Liberal Senator Concetta Fierravanti-Wells told The Epoch Times on May 11 that the BRI was “skulduggery” by the Chinese communist regime and it was “code” for debt-trap diplomacy.
“Those leading our ‘fellow traveller’ foreign policy over many years and those doing business with China have preferred to turn a blind eye to CCP’s skulduggery so long as cash flows were maintained,” said Fierravanti-Wells.
"Fellow traveller" refers to individuals who are not communists, yet sympathise with the Chinese Communist Party's goals and policies.
Telecommunications Is the New Vanguard of BRIUnited States-based defence think tank, the Center for Strategic and International Studies (CSIS), published a paper on April 13, highlighting how the Chinese communist regime has been actively advancing the digital component of the BRI (Digital Silk Road) even as the country suffers from the pandemic.
In the current global climate, the CCP has found it easier to advance the Digital Silk Road rather than the BRI, particularly in developing countries.
The CSIS found it was “lower cost, easier to deliver, and easier to monetise” than traditional construction projects. It was also less likely to stoke resentment from local communities.
The CSIS found that 60 percent of projects in the China-Pakistan Economic Corridor (CPEC)—a flagship of the BRI—has been mired in delays, including pipeline and railway projects.
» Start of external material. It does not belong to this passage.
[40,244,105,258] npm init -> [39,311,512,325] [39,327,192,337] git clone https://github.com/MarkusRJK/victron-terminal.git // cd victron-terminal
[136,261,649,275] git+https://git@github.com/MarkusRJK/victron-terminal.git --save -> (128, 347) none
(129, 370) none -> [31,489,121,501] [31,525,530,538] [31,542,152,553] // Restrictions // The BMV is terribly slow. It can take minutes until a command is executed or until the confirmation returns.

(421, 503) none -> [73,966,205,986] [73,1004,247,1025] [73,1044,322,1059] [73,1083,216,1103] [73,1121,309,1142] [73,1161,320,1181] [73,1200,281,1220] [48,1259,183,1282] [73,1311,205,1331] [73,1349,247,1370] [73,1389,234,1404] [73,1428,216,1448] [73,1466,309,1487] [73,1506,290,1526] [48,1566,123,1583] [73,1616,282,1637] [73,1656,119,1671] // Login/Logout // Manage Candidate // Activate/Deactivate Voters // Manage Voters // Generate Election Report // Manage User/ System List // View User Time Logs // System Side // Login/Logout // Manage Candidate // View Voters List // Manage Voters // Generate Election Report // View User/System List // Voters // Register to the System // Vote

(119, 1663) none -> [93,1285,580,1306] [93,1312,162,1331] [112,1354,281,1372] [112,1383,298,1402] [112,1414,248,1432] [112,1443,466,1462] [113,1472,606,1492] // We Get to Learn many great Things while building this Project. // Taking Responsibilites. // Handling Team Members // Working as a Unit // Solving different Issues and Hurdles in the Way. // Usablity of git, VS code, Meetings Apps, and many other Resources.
However, in the digital space, Chinese telecommunications firm Huawei was able to lay 820 kilometres of fiber-optic cable across the China-Pakistan border and deep into the country in less than two years.
“The project cost just US$44 million—less than it costs to build only four kilometres of railway in Pakistan,” the report stated.
“Given Pakistan’s mounting debt, the second phase of CPEC, much like the future of the BRI, will place a greater emphasis on smaller, higher-tech projects.”